• What you need to do: Reproduce word for word the passage of the martial arts tricks thread below between "## arnisador (Nov" and "gymnastics and acrobatics.", inclusive.

# Martial Arts Tricks Website.



## arnisador (Nov 10, 2002)

Lots of video clips:

http://bilang.com/



> This website is about all kinds of special kicks, moves and flips, combining various martial arts like taekwondo, wushu, capoeira with gymnastics and acrobatics.


----------



## c2kenpo (Nov 10, 2002)

very neat site...of course with a bad ankle and a shaky knee it almost hurts to watch these guys. But really cool!

thanks.


----------



## theneuhauser (Nov 10, 2002)

hey buddy, you need to mosey on over to that link i threw up on health tips-


----------



## c2kenpo (Nov 10, 2002)

> _Originally posted by theneuhauser _
> 
> *hey buddy, you need to mosey on over to that link i threw up on health tips- *



Thanks! What I mean by bad ankle and knee is that I'm fine for MA and everything but if i'm gonna kick you in the head I'll bring your head to my foot!!! My ankles and knee joints just are not made for high acrobatics like that. Cool but just not for me.

I could just see trying that and blowing my knee out again..then I could learn self-defense with a cane...hmmn....now that I think about it, maybe some cross training...hmmmn?


----------



## DWright (Nov 10, 2002)

Thanks for the link.  It's a nice site to check out.


----------

• Extracted data:

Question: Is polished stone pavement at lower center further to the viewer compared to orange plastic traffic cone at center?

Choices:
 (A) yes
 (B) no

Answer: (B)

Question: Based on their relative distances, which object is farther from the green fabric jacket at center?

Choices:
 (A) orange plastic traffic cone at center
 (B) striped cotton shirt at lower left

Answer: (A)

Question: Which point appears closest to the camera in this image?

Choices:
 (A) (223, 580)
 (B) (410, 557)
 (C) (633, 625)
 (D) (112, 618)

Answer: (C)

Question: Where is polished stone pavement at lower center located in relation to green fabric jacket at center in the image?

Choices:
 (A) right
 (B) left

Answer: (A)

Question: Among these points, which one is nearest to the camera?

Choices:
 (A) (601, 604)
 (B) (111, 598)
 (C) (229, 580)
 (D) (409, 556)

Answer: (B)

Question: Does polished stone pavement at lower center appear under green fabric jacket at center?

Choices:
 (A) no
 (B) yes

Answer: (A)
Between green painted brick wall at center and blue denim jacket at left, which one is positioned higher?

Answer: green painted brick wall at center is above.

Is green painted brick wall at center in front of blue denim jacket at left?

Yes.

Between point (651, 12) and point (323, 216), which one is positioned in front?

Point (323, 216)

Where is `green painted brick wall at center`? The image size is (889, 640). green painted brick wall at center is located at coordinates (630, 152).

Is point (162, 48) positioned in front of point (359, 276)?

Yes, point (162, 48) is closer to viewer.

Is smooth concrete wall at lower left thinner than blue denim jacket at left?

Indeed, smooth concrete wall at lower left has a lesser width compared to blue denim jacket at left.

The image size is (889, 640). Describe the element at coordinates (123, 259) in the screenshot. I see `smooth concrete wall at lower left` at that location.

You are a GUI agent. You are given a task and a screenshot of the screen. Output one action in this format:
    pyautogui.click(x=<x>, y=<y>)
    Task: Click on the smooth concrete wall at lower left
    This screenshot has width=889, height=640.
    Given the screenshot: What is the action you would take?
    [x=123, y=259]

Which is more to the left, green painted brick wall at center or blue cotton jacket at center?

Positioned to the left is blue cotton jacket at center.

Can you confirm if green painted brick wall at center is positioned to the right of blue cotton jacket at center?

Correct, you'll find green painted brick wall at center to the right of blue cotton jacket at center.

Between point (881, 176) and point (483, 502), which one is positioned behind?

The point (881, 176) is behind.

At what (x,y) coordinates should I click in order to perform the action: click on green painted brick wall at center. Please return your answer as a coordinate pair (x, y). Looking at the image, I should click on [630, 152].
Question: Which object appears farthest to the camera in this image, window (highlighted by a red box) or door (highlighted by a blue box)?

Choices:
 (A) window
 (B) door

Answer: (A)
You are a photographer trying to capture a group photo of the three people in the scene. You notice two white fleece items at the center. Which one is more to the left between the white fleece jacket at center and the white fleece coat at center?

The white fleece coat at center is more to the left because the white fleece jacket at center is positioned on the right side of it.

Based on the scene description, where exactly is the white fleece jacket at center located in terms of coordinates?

• Solved exercise:
## arnisador (Nov 10, 2002)

Lots of video clips:

http://bilang.com/



> This website is about all kinds of special kicks, moves and flips, combining various martial arts like taekwondo, wushu, capoeira with gymnastics and acrobatics.